O fluxo cambial registrou superávit de US$ 14,394 bilhões no mês passado, informou o Banco Central do Brasil nesta quarta-feira. Até abril, o fluxo cambial acumulava saldo positivo de US$17,063 bilhões.

A conta comercial registrou superávit de US$ 7,638 bilhões no mês passado, resultado de exportações de US$21,517 bilhões e importação de US$13,878 bilhões.

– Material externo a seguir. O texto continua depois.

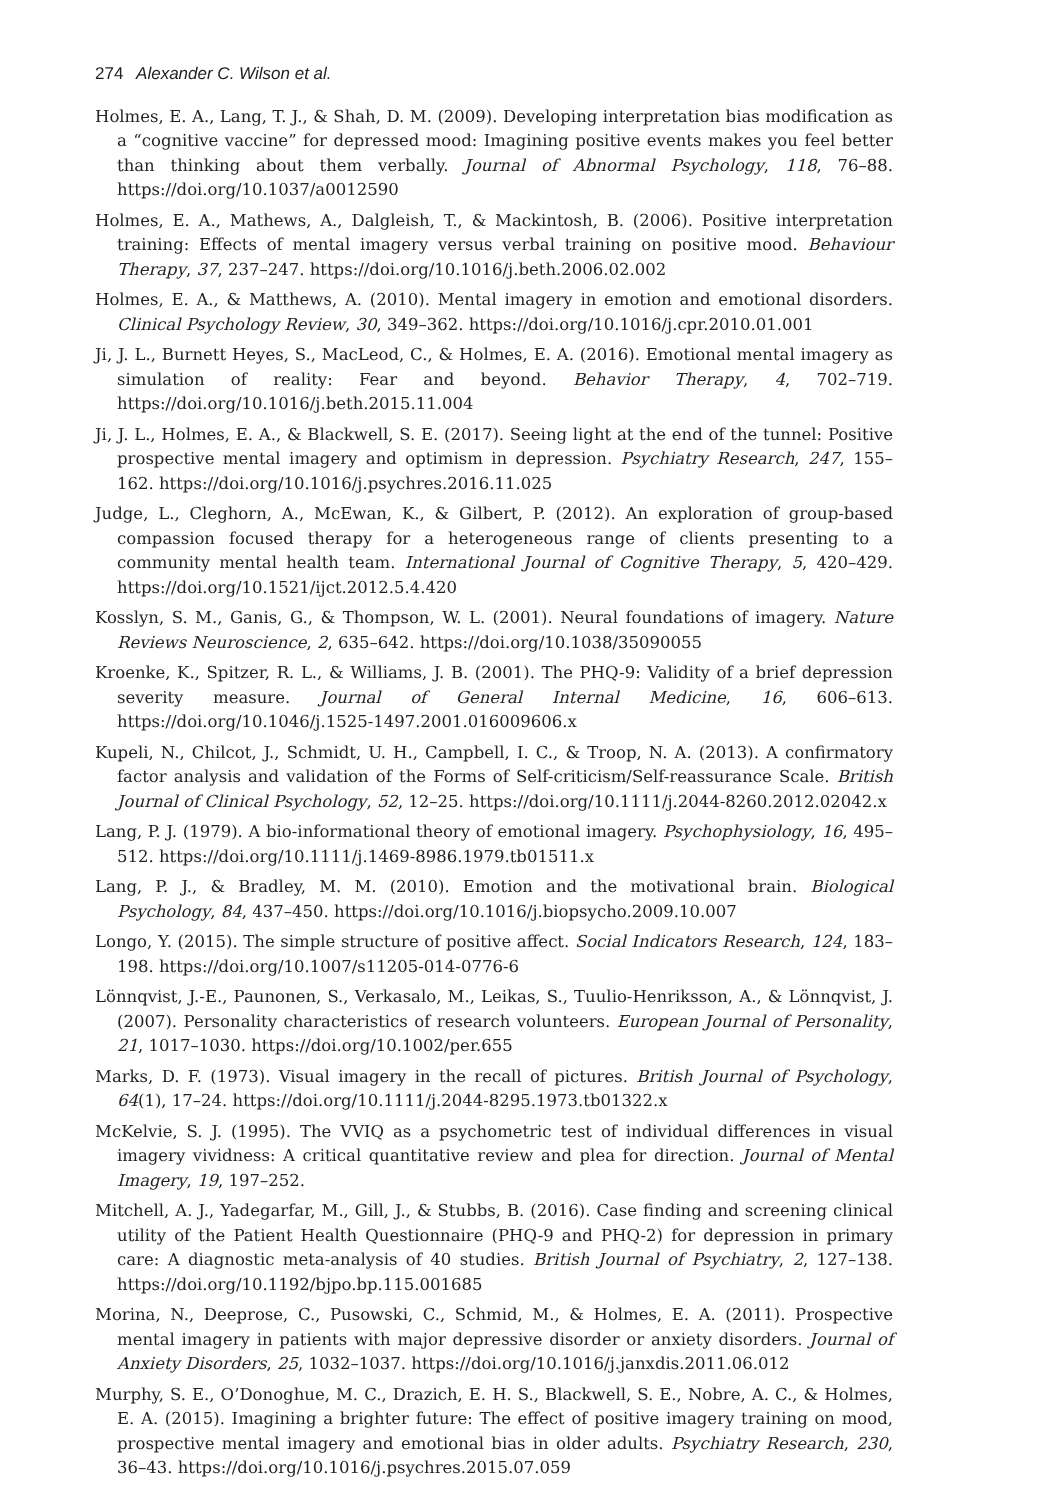274 Alexander C. Wilson et al.
Holmes, E. A., Lang, T. J., & Shah, D. M. (2009). Developing interpretation bias modification as a “cognitive vaccine” for depressed mood: Imagining positive events makes you feel better than thinking about them verbally. Journal of Abnormal Psychology, 118, 76–88. https://doi.org/10.1037/a0012590
Holmes, E. A., Mathews, A., Dalgleish, T., & Mackintosh, B. (2006). Positive interpretation training: Effects of mental imagery versus verbal training on positive mood. Behaviour Therapy, 37, 237–247. https://doi.org/10.1016/j.beth.2006.02.002
Holmes, E. A., & Matthews, A. (2010). Mental imagery in emotion and emotional disorders. Clinical Psychology Review, 30, 349–362. https://doi.org/10.1016/j.cpr.2010.01.001
Ji, J. L., Burnett Heyes, S., MacLeod, C., & Holmes, E. A. (2016). Emotional mental imagery as simulation of reality: Fear and beyond. Behavior Therapy, 4, 702–719. https://doi.org/10.1016/j.beth.2015.11.004
Ji, J. L., Holmes, E. A., & Blackwell, S. E. (2017). Seeing light at the end of the tunnel: Positive prospective mental imagery and optimism in depression. Psychiatry Research, 247, 155–162. https://doi.org/10.1016/j.psychres.2016.11.025
Judge, L., Cleghorn, A., McEwan, K., & Gilbert, P. (2012). An exploration of group-based compassion focused therapy for a heterogeneous range of clients presenting to a community mental health team. International Journal of Cognitive Therapy, 5, 420–429. https://doi.org/10.1521/ijct.2012.5.4.420
Kosslyn, S. M., Ganis, G., & Thompson, W. L. (2001). Neural foundations of imagery. Nature Reviews Neuroscience, 2, 635–642. https://doi.org/10.1038/35090055
Kroenke, K., Spitzer, R. L., & Williams, J. B. (2001). The PHQ-9: Validity of a brief depression severity measure. Journal of General Internal Medicine, 16, 606–613. https://doi.org/10.1046/j.1525-1497.2001.016009606.x
Kupeli, N., Chilcot, J., Schmidt, U. H., Campbell, I. C., & Troop, N. A. (2013). A confirmatory factor analysis and validation of the Forms of Self-criticism/Self-reassurance Scale. British Journal of Clinical Psychology, 52, 12–25. https://doi.org/10.1111/j.2044-8260.2012.02042.x
Lang, P. J. (1979). A bio-informational theory of emotional imagery. Psychophysiology, 16, 495–512. https://doi.org/10.1111/j.1469-8986.1979.tb01511.x
Lang, P. J., & Bradley, M. M. (2010). Emotion and the motivational brain. Biological Psychology, 84, 437–450. https://doi.org/10.1016/j.biopsycho.2009.10.007
Longo, Y. (2015). The simple structure of positive affect. Social Indicators Research, 124, 183–198. https://doi.org/10.1007/s11205-014-0776-6
Lönnqvist, J.-E., Paunonen, S., Verkasalo, M., Leikas, S., Tuulio-Henriksson, A., & Lönnqvist, J. (2007). Personality characteristics of research volunteers. European Journal of Personality, 21, 1017–1030. https://doi.org/10.1002/per.655
Marks, D. F. (1973). Visual imagery in the recall of pictures. British Journal of Psychology, 64(1), 17–24. https://doi.org/10.1111/j.2044-8295.1973.tb01322.x
McKelvie, S. J. (1995). The VVIQ as a psychometric test of individual differences in visual imagery vividness: A critical quantitative review and plea for direction. Journal of Mental Imagery, 19, 197–252.
Mitchell, A. J., Yadegarfar, M., Gill, J., & Stubbs, B. (2016). Case finding and screening clinical utility of the Patient Health Questionnaire (PHQ-9 and PHQ-2) for depression in primary care: A diagnostic meta-analysis of 40 studies. British Journal of Psychiatry, 2, 127–138. https://doi.org/10.1192/bjpo.bp.115.001685
Morina, N., Deeprose, C., Pusowski, C., Schmid, M., & Holmes, E. A. (2011). Prospective mental imagery in patients with major depressive disorder or anxiety disorders. Journal of Anxiety Disorders, 25, 1032–1037. https://doi.org/10.1016/j.janxdis.2011.06.012
Murphy, S. E., O’Donoghue, M. C., Drazich, E. H. S., Blackwell, S. E., Nobre, A. C., & Holmes, E. A. (2015). Imagining a brighter future: The effect of positive imagery training on mood, prospective mental imagery and emotional bias in older adults. Psychiatry Research, 230, 36–43. https://doi.org/10.1016/j.psychres.2015.07.059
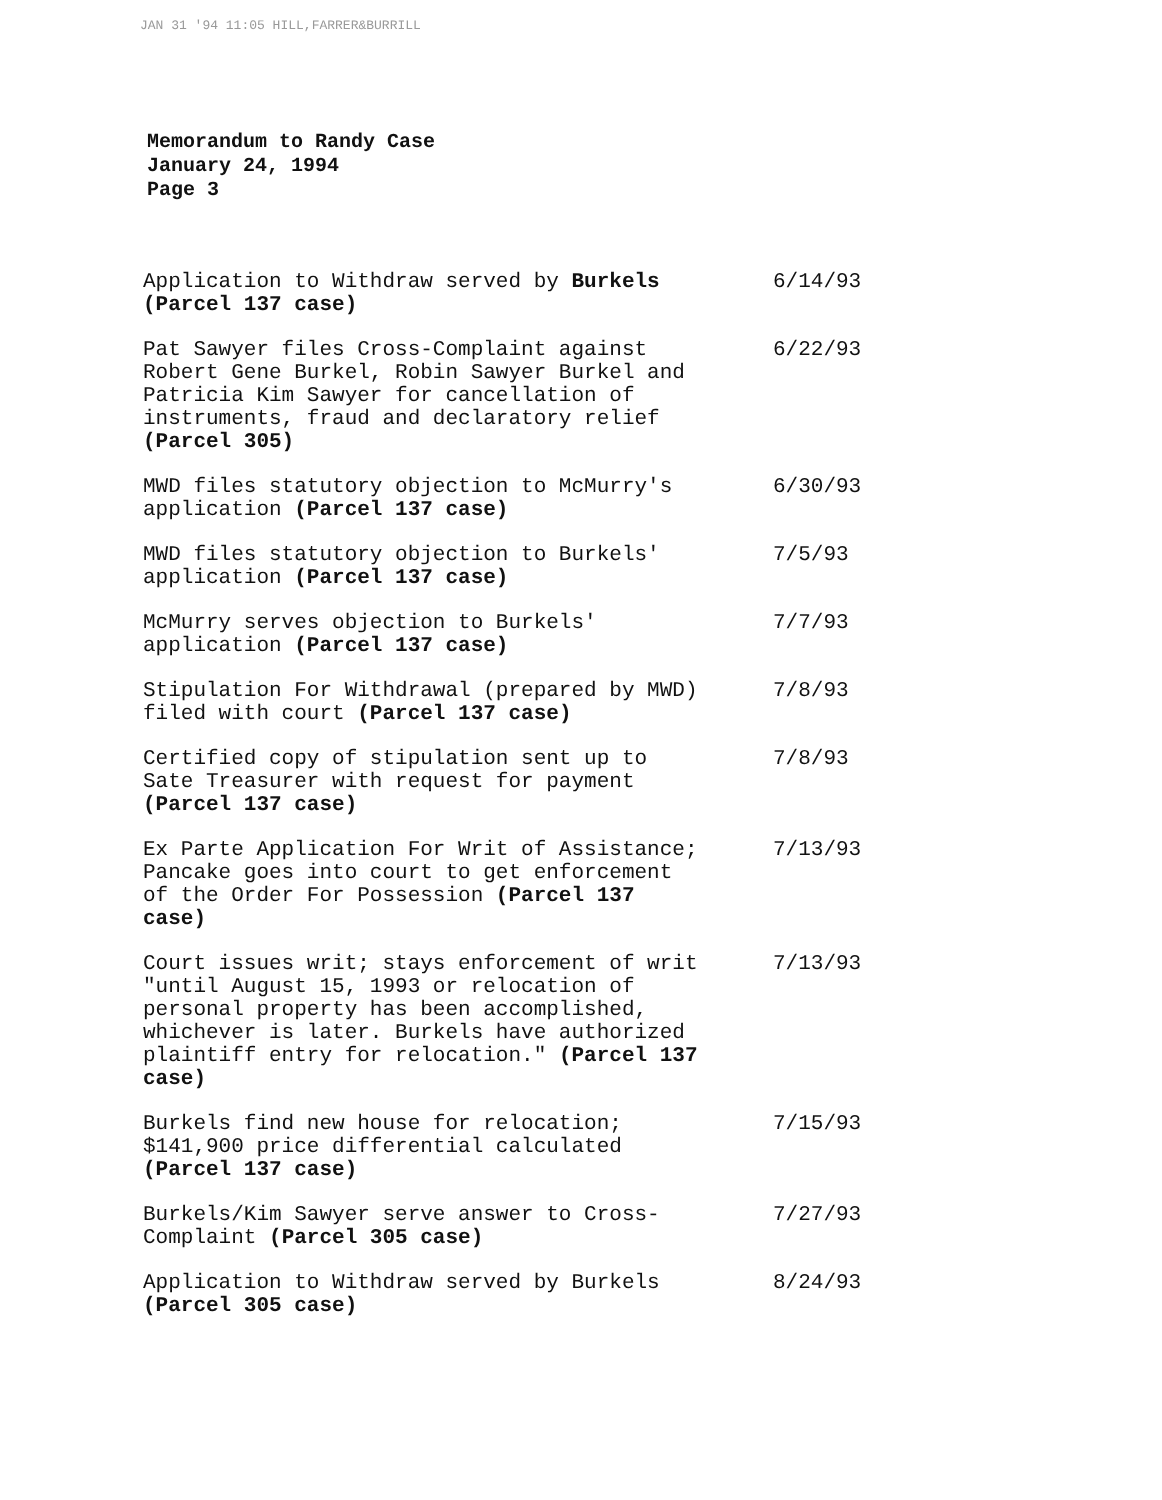JAN 31 '94 11:05 HILL,FARRER&BURRILL
Memorandum to Randy Case
January 24, 1994
Page 3
| Application to Withdraw served by Burkels (Parcel 137 case) | 6/14/93 |
| Pat Sawyer files Cross-Complaint against Robert Gene Burkel, Robin Sawyer Burkel and Patricia Kim Sawyer for cancellation of instruments, fraud and declaratory relief (Parcel 305) | 6/22/93 |
| MWD files statutory objection to McMurry's application (Parcel 137 case) | 6/30/93 |
| MWD files statutory objection to Burkels' application (Parcel 137 case) | 7/5/93 |
| McMurry serves objection to Burkels' application (Parcel 137 case) | 7/7/93 |
| Stipulation For Withdrawal (prepared by MWD) filed with court (Parcel 137 case) | 7/8/93 |
| Certified copy of stipulation sent up to Sate Treasurer with request for payment (Parcel 137 case) | 7/8/93 |
| Ex Parte Application For Writ of Assistance; Pancake goes into court to get enforcement of the Order For Possession (Parcel 137 case) | 7/13/93 |
| Court issues writ; stays enforcement of writ "until August 15, 1993 or relocation of personal property has been accomplished, whichever is later. Burkels have authorized plaintiff entry for relocation." (Parcel 137 case) | 7/13/93 |
| Burkels find new house for relocation; $141,900 price differential calculated (Parcel 137 case) | 7/15/93 |
| Burkels/Kim Sawyer serve answer to Cross-Complaint (Parcel 305 case) | 7/27/93 |
| Application to Withdraw served by Burkels (Parcel 305 case) | 8/24/93 |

A conta financeira encerrou abril com resultado positivo de US$6,756 bilhões, com compras de US$ 45,505 bilhões e vendas de US$38,749 bilhões.

No período, R$ 4,379 bilhões ingressaram na bolsa de valores, acumulando alta de 0,88% em abril. Conforme informou o BCB, até o último dia 23 já tinham ingressado no país em investimento direto US$1,5 bilhão.

Na bolsa de Nova York, o índice DXY, que compara a moeda com mais seis, estava em alta de 0,05% a 93,12. O WSJ, que amplia o comparativo com 16 moedas, estava em alta de 0,08% a 86,66.

O euro caiu 0,10% a US$1.1852. A libra ficou em estável a US$1.3545.

A mudança no comportamento do dólar ocorreu com o anúncio do presidente Donald Trump com os Estados Unidos saindo do acordo com o Irã e restabelecendo as sanções ao país do Oriente Médio.

Já o euro e a libra se comportaram na contramão do dólar, com o Banco Central da Inglaterra se preparando para apresentar a taxa de juros do país nesta quinta-feira (10). As apostas do mercado são de que o banco deverá manter a taxa inalterada, isso considerando os números abaixo do estimado pelos analistas.